Cemex has struggled since that agreement to meet debt limits imposed by creditors as the U.S. housing slump and global economic slowdown hurt demand for building materials. Revised financial and operational covenants are part of the new proposal, Cemex said.

“This would take away the worry around Cemex for the next four years,” Esteban Polidura, a Deutsche Bank AG analyst in Mexico City who recommends buying the American depositary receipts, said in a telephone interview. “There are good possibilities that the refinancing will be done with all the banks.”

Cemex rose 7.7 percent to 8.53 pesos at the close in Mexico City, the biggest increase since Feb. 2. The shares have gained 19 percent this year.

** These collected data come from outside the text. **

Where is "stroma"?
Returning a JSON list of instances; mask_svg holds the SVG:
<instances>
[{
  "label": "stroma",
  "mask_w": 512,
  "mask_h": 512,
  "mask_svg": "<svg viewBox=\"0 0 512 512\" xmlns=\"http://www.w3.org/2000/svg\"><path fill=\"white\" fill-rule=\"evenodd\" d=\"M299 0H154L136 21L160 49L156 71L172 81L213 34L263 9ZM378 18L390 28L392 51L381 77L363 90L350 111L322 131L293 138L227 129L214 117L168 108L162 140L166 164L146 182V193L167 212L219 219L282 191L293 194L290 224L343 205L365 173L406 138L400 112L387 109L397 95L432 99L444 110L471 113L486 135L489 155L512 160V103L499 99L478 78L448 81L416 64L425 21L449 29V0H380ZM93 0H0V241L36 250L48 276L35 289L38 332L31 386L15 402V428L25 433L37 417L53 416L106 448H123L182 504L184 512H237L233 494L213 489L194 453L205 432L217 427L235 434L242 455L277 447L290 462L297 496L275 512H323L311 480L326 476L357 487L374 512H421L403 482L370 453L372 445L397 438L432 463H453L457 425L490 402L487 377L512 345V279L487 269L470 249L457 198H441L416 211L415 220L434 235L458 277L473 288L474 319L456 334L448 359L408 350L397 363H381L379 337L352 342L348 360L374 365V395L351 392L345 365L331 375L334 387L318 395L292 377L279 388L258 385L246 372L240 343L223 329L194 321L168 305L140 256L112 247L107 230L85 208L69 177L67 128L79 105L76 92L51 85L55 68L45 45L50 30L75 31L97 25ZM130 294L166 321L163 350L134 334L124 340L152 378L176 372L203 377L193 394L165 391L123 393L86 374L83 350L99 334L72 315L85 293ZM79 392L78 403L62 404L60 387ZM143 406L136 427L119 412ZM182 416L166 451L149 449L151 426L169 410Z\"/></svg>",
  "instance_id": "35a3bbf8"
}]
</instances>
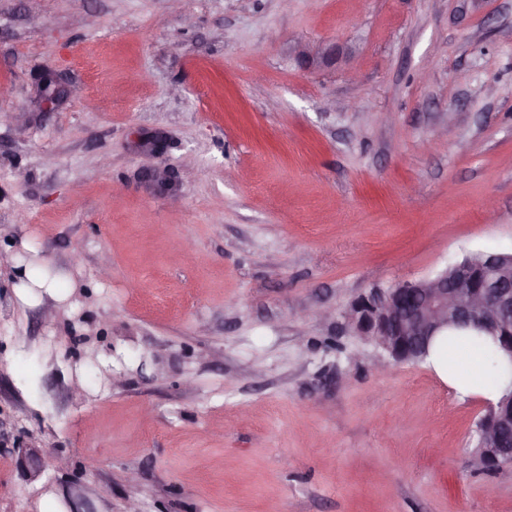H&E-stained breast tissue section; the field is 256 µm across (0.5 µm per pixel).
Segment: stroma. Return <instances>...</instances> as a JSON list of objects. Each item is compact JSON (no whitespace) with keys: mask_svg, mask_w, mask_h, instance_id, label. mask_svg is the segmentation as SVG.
<instances>
[{"mask_svg":"<svg viewBox=\"0 0 512 512\" xmlns=\"http://www.w3.org/2000/svg\"><path fill=\"white\" fill-rule=\"evenodd\" d=\"M0 83V512H512L343 318L512 251V0H0Z\"/></svg>","mask_w":512,"mask_h":512,"instance_id":"stroma-1","label":"stroma"}]
</instances>
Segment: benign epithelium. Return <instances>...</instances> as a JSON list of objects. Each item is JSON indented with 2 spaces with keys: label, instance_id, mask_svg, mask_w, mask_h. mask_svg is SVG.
I'll list each match as a JSON object with an SVG mask.
<instances>
[{
  "label": "benign epithelium",
  "instance_id": "7a95c632",
  "mask_svg": "<svg viewBox=\"0 0 512 512\" xmlns=\"http://www.w3.org/2000/svg\"><path fill=\"white\" fill-rule=\"evenodd\" d=\"M346 318L356 335L394 363L415 361L450 325L497 336L512 356V254L482 252L449 272L374 287L350 304ZM478 433L472 465L495 471L512 460V391L490 404Z\"/></svg>",
  "mask_w": 512,
  "mask_h": 512
}]
</instances>
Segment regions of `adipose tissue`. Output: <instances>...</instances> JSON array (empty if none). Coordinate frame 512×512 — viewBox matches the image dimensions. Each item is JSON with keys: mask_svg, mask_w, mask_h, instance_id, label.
<instances>
[{"mask_svg": "<svg viewBox=\"0 0 512 512\" xmlns=\"http://www.w3.org/2000/svg\"><path fill=\"white\" fill-rule=\"evenodd\" d=\"M428 361L443 383L467 397L495 401L512 385V364L492 366L485 337L472 331L437 337Z\"/></svg>", "mask_w": 512, "mask_h": 512, "instance_id": "adipose-tissue-1", "label": "adipose tissue"}]
</instances>
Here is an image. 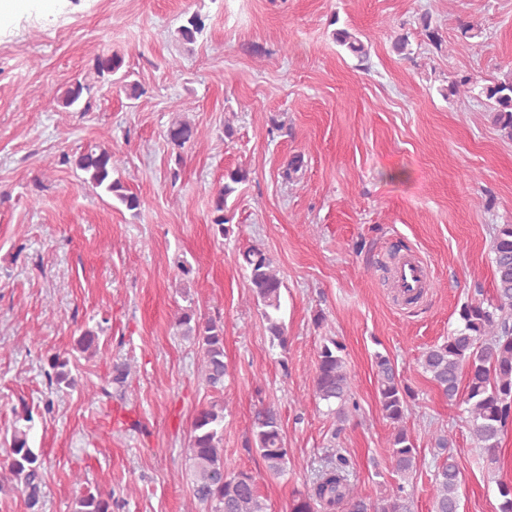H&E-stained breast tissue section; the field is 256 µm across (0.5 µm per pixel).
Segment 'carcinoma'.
I'll list each match as a JSON object with an SVG mask.
<instances>
[{
  "label": "carcinoma",
  "mask_w": 512,
  "mask_h": 512,
  "mask_svg": "<svg viewBox=\"0 0 512 512\" xmlns=\"http://www.w3.org/2000/svg\"><path fill=\"white\" fill-rule=\"evenodd\" d=\"M203 30L196 15L187 18L178 30L179 38L193 43ZM333 37L359 57L367 55L362 40L348 29H337ZM124 60L117 56H99L95 70L105 79L116 75ZM84 85L74 83L63 93L48 92V104L65 108L76 105ZM478 93L484 98L486 114L500 135L512 141V70L487 84L470 78L448 81L447 98L459 94ZM196 130L190 123L176 121L168 129V139L182 149L194 141ZM121 158L112 150L95 146L79 154L74 165L84 173L81 184L117 199L129 211L138 212L144 200L128 190L114 177ZM229 182L219 187L214 198L216 216L213 224L219 233L229 218L224 215L227 197L234 191L230 183L247 179V172L236 169L227 173ZM491 249L494 254L495 297L492 301L470 300L458 311L459 325L440 344L428 348L420 357L425 373L450 402L464 405L467 423L478 447L488 459L495 460L500 436L512 425V224L493 227ZM248 271L249 288L266 330L281 347H286L285 327L279 316L283 279L273 260L259 249L243 253ZM181 335L198 344L201 353V372L208 387L221 390L229 373L224 361L223 323L198 315L192 309L184 310L176 318ZM84 352L96 354L98 332L87 328L77 340ZM344 347L336 339H326L318 351L313 375L314 396L332 407L336 420H348L347 407L351 400L354 376L347 368ZM46 372L48 386H72L70 360L58 354L48 359ZM374 366L377 377L378 399L384 419L394 425L390 442V460L398 483L377 504H370L357 495L350 478L348 461L340 453L328 458L318 469L303 498L292 507V512H411L404 483L417 470L418 448L409 434L405 420L413 412L415 396L402 385L394 361L389 355L376 353ZM465 390H460V384ZM35 419L26 405L15 412V424L10 439L9 470L22 478L23 489L30 509L40 503L42 459L29 444V432ZM251 444L260 454L267 472L272 476L284 474L288 468V448L285 446L279 414L272 407L255 412L251 426ZM441 460L434 473L432 490L434 512H459L460 480L453 456L446 453L448 437L434 438ZM189 471L193 497L205 506L206 512H267L265 499L260 495L256 478L249 472L224 469V404L212 402L199 409L192 422L189 444ZM120 507L110 492L87 491L74 503L73 512H113Z\"/></svg>",
  "instance_id": "carcinoma-1"
}]
</instances>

Cemex convertible 4.875 percent bonds due in March 2015 rose 4.7 cents on the dollar to 82.87 cents at 3:52 p.m. in New York, according to Trace, the bond-price reporting system of the Financial Industry Regulatory Authority. The yield on the notes fell 246 basis points to 12.5 percent.

‘Easier Terms’

“While uncertainty remains large in the global economy now, presumably by 2017, the construction sector would recover, allowing the company either to repay its loans or refinance under easier terms,” Joe Kogan, head of emerging markets strategy with Scotia Capital Markets in New York, wrote in a note to clients.

Cemex’s credit rating was cut seven grades by Standard & Poor’s during a five-month span ending in March 2009 after the company’s debt tripled following the $14.2 billion purchase of Rinker Group Ltd. two years earlier.

The deal, completed just as a housing slump hit the U.S., was part of a two-decade, $29 billion acquisition spree by Chairman and Chief Executive Officer Lorenzo Zambrano.

“The refinancing demonstrates that the banks have no choice but to continue working with the company’s management, especially if the company continues to slowly pay down debt,” Kogan said. “The company is so large and the cement merger and acquisition market is so depressed that the banks do not have any way of recovering their loans quickly by forcing mass asset sales.”